#  > THEATER FORUM FORA >  > THEATER FORUM - ONDERWERPEN & FOTO'S >  >  Keuringen in theater?

## rinus bakker

Afgelopen dinsdag hebben we met twee man - in het kader van een pilot project eens een CE-markerings onderzoek gedaan in een schouwburg duie was gekeurd door de 'zelfbenoemde' experts op het gebied van trekkenwand installaties.
De certificaten van goedkeuring bleken zo lek als een mandje.  :Frown: 
Allerlei eisen uit de Machine Richtlijn waren met voeten getreden,
wezenlijke documenten ontbraken, 
of waren kwa naamgeving en schema's door elkaar "gehusseld". 
De handleidingen waren vooral een illusie en de besturingssof-ware was dat letterlijk. 

Het mooiste van alles was nog dat er ook twee aparte eenpersoons liftjes 
in de manteaux 
waren goedgekeurd terwijl ze een opvallend in het oog springende detailleringsfout hadden.  :EEK!: 
Op de lift stond dat 150kg toelaatbaar zou zijn, maar de Machine Richtlijn letterlijk nemend was dit op zijn best maar iets van 30kg.

En de sector ?  Zij doolt gewoon voort in de zelf veroorzaakte mist ?  :Cool: 

Of zou er eens een frisse wind gaan waaien door de toneeltorens 
- waar de rookluiken nu vooral als ventilatie open staan.  :Big Grin:

----------


## @lex

> ...terwijl ze een opvallend in het oog springende detailleringsfout hadden...

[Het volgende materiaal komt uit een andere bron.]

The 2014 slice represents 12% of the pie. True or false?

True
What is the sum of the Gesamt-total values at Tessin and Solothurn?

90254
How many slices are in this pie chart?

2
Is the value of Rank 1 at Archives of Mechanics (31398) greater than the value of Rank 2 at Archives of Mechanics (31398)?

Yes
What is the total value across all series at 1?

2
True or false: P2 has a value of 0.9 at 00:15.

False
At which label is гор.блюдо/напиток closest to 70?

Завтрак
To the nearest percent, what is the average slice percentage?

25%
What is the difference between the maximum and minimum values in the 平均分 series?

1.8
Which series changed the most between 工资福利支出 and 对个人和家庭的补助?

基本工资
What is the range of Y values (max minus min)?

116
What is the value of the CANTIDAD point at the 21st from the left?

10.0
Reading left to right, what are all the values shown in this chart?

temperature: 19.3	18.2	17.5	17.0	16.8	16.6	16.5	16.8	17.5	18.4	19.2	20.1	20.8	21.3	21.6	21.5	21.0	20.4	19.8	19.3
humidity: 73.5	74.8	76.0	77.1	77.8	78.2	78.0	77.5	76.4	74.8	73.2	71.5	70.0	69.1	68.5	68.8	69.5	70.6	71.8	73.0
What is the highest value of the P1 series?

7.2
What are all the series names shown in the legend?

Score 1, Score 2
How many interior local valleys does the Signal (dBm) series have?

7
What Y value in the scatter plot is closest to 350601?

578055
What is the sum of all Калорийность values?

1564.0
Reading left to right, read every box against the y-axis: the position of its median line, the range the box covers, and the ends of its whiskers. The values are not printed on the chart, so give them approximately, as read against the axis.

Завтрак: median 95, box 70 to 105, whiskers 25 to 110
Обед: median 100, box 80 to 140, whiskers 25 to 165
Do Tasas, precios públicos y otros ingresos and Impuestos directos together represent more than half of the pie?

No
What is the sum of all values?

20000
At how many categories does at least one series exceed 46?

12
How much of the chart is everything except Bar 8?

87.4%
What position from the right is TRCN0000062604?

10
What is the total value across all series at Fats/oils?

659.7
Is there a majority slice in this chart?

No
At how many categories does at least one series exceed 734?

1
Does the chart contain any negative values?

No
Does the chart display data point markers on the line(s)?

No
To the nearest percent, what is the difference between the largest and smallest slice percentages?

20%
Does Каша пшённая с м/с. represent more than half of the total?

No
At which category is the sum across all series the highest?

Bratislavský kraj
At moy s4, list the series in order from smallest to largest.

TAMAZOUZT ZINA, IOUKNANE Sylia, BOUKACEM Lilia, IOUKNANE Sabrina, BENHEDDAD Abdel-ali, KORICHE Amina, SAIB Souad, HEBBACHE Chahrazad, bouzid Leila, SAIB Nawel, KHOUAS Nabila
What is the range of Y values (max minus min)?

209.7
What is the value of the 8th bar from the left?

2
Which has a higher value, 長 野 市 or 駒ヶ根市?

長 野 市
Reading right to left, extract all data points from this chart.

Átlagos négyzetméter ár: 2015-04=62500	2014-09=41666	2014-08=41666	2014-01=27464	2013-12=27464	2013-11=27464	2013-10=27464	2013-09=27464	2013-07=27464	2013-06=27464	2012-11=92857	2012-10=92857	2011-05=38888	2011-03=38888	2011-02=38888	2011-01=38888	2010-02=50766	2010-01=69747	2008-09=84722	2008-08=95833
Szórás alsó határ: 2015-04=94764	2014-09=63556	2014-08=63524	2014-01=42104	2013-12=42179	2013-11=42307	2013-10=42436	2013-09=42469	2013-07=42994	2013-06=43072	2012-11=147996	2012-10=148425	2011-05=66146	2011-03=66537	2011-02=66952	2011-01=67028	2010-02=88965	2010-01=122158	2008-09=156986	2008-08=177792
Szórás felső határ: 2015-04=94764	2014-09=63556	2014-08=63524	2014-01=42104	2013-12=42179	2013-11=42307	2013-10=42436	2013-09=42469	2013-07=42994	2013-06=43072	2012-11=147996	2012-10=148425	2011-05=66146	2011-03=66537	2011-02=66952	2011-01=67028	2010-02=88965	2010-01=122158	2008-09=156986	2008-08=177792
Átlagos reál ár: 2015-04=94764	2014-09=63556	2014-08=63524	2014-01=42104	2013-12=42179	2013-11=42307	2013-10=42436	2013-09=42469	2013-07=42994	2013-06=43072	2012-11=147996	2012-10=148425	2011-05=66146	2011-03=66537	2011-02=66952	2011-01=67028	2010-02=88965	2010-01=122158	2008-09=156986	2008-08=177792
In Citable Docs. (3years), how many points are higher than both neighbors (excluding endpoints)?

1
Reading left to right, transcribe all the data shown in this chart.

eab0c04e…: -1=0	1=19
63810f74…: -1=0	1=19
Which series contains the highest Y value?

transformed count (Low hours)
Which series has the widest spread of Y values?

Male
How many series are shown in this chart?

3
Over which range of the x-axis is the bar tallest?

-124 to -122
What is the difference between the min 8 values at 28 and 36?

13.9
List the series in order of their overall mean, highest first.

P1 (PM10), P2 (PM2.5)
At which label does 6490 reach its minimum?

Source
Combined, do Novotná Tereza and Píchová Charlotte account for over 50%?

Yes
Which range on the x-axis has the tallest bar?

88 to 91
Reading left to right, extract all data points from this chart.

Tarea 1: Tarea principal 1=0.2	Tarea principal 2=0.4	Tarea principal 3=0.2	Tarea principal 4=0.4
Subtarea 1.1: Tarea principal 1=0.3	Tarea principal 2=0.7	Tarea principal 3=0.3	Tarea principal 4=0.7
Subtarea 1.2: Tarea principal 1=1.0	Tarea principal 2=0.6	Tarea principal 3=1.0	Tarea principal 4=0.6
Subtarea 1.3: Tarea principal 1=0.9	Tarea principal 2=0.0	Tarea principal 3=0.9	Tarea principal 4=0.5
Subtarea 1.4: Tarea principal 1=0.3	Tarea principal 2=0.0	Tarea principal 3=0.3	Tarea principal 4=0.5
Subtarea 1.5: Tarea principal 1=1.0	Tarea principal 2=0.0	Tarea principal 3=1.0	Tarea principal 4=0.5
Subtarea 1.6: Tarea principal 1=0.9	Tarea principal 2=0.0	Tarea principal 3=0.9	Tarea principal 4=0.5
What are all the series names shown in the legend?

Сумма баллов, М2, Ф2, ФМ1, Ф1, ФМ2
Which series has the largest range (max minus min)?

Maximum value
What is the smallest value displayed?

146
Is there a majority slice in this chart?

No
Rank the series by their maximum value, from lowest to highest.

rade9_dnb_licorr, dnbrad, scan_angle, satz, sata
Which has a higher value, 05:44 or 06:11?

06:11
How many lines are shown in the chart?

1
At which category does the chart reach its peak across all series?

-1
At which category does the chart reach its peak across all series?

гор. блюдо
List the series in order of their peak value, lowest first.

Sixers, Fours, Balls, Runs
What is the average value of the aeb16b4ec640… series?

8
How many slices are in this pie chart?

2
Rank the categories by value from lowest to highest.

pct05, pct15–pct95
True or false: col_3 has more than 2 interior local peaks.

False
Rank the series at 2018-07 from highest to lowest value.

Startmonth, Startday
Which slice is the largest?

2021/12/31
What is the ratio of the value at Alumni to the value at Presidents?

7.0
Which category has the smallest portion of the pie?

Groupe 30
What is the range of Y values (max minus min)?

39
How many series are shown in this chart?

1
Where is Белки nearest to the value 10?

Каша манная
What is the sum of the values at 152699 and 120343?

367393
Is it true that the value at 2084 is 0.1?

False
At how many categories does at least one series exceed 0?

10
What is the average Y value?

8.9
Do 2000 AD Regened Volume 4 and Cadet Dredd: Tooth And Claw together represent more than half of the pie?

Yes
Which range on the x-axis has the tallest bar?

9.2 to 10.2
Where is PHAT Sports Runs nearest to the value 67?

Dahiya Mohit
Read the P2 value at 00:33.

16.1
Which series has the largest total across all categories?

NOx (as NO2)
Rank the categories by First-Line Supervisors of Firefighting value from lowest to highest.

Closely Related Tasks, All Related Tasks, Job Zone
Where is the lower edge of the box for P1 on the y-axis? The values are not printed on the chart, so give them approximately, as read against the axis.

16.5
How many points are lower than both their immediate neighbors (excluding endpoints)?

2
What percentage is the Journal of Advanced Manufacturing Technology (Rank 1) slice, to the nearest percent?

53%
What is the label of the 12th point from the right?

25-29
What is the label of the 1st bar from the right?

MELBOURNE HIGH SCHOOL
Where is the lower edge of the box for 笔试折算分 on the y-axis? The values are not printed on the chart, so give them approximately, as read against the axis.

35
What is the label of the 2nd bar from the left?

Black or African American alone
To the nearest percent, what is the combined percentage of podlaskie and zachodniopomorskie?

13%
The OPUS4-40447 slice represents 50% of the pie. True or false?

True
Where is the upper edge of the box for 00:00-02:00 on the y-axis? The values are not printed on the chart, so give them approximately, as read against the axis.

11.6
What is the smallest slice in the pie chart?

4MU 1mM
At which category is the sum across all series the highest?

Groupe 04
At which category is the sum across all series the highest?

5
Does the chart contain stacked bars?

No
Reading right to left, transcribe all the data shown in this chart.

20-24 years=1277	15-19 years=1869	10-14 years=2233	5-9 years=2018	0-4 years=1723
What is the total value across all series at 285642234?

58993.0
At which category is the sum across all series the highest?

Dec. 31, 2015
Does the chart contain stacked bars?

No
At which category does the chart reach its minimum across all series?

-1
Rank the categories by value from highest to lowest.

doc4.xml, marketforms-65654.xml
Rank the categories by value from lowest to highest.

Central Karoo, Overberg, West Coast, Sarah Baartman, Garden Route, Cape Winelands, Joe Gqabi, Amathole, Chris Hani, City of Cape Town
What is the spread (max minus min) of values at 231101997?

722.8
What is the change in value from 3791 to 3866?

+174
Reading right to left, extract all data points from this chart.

Wat is een detailleringsfout?

@lex

----------


## rinus bakker

een foutje in een detail:
laten we zeggen het plaatsen van een M8 boutje waar er kwa sterkte een M14 of M16 nodig zou zijn... zo soort van detail.
Of een stalen I-balk waar een H-balk nodig is.
Of drie 1-tons takels op een rij boven 1 truss en dan zeggen at die truss op die manier 3 ton kan hebben.... 
En ongelukken komen vrijwel altijd door de missers in de details, 
nooit door iets overzien in de grote lijnen.

----------


## Ruud_de_Koning

Ik zit in een vergelijkbaar traject. Opdrachtgever heeft een machine met EG en typegoedkeuring. Echt zo lek als een mandje. Meer dan 20 belangrijke onderdelen uit de hijsketen zijn niet gemonteerd zoals op tekening vermeld staat!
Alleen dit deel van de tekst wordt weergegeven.